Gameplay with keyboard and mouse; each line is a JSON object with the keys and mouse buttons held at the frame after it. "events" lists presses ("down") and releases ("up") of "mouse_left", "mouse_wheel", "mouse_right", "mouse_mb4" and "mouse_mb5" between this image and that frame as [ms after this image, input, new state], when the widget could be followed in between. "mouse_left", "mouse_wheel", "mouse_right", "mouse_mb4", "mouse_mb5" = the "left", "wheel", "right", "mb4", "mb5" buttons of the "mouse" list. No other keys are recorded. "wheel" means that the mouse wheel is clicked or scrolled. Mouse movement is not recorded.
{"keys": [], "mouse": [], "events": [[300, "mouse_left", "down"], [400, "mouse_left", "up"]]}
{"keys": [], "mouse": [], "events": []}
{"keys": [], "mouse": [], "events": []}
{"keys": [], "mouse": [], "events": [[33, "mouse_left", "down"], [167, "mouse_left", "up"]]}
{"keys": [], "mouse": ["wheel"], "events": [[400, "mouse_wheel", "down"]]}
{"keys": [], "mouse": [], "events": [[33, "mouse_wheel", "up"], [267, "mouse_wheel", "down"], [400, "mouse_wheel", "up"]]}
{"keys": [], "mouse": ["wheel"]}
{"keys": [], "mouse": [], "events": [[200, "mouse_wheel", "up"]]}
◆ ◆ ◆
- Exercise directions -
Give back the entire listing with every word intact.

- Problem solution -
Gameplay with keyboard and mouse; each line is a JSON object with the keys and mouse buttons held at the frame after it. "events" lists presses ("down") and releases ("up") of "mouse_left", "mouse_wheel", "mouse_right", "mouse_mb4" and "mouse_mb5" between this image and that frame as [ms after this image, input, new state], when the widget could be followed in between. "mouse_left", "mouse_wheel", "mouse_right", "mouse_mb4", "mouse_mb5" = the "left", "wheel", "right", "mb4", "mb5" buttons of the "mouse" list. No other keys are recorded. "wheel" means that the mouse wheel is clicked or scrolled. Mouse movement is not recorded.
{"keys": [], "mouse": [], "events": [[300, "mouse_left", "down"], [400, "mouse_left", "up"]]}
{"keys": [], "mouse": [], "events": []}
{"keys": [], "mouse": [], "events": []}
{"keys": [], "mouse": [], "events": [[33, "mouse_left", "down"], [167, "mouse_left", "up"]]}
{"keys": [], "mouse": ["wheel"], "events": [[400, "mouse_wheel", "down"]]}
{"keys": [], "mouse": [], "events": [[33, "mouse_wheel", "up"], [267, "mouse_wheel", "down"], [400, "mouse_wheel", "up"]]}
{"keys": [], "mouse": ["wheel"]}
{"keys": [], "mouse": [], "events": [[200, "mouse_wheel", "up"]]}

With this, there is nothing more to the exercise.